In this post we will use pickle to serialize and save our models.
Pickle
Pickle allows you to serialize your ML models and save them into a file. Then you can load and deserialize them so you could use them to make predictions.
Let's quickly build a linear regression model for housing prices so that we can try saving and loading it.
import pandas as pd
import numpy as np
from sklearn.linear_model import LinearRegression
# Load dataset
data = pd.read_csv('../data/housing.csv')
# Split data into features and labels
features = data.drop(['median_house_value'], axis=1)

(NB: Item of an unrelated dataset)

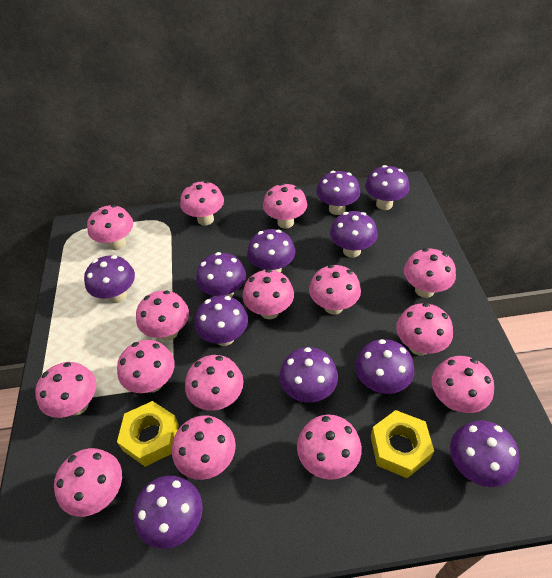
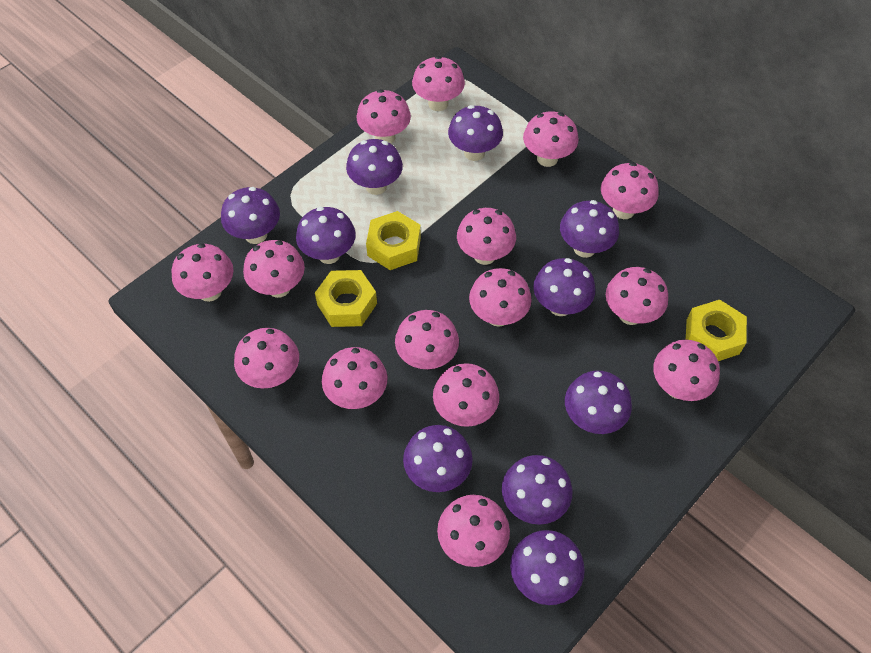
purple mushroom: 11 -> 10
yellow nut: 2 -> 3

# Get rid of incomplete and non-numerical features so we don't have to deal
# with data preparation in this post
features = features.drop(['ocean_proximity', 'total_bedrooms'], axis=1)

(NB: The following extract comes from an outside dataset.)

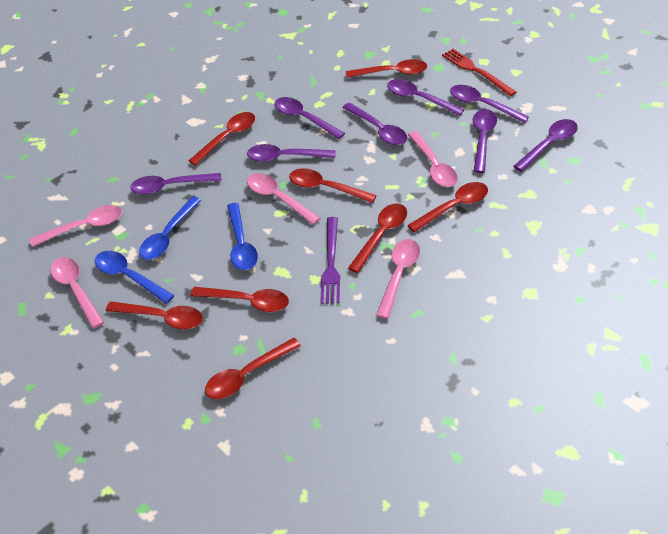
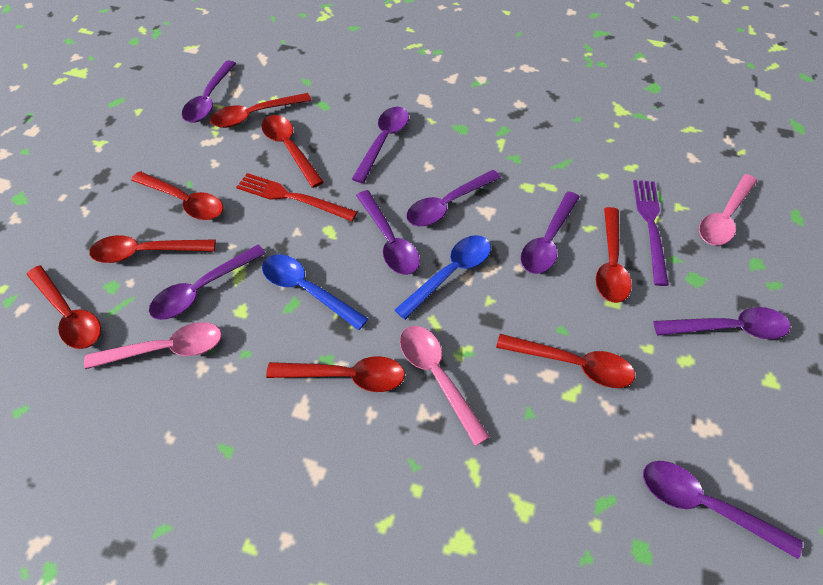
blue spoon: 3 -> 2
pink spoon: 5 -> 3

# Only the column we want to predict
labels = data['median_house_value']
# Create an object - a specific model we can actually train
model = LinearRegression()
# Train the model
model.fit(features,labels)
Now that we have our model, saving it is very simple:
from pickle import dump
dump(model, open('housing_model', 'wb' ))
When you need the model later, loading it is just as easy:
from pickle import load
saved_model = load(open('housing_model', 'rb' ))
predictions = saved_model.predict(features)
print('A house with these parameters:\n', features.loc[0])
print('Will cost this much:\n', predictions[0])
print('(actual cost):\n', labels[0])
A house with these parameters:
longitude -122.2300
latitude 37.8800
housing_median_age 41.0000
total_rooms 880.0000
population 322.0000
households 126.0000
median_income 8.3252
Name: 0, dtype: float64
Will cost this much:
403422.26733257994
(actual cost):
452600.0
That's it! Don't forget to document the version of python and pickle to make sure you will try loading it with a compatible one. You may also want to output and save the parameters your model have learned, in case you'll want to making predictions using your own implementation.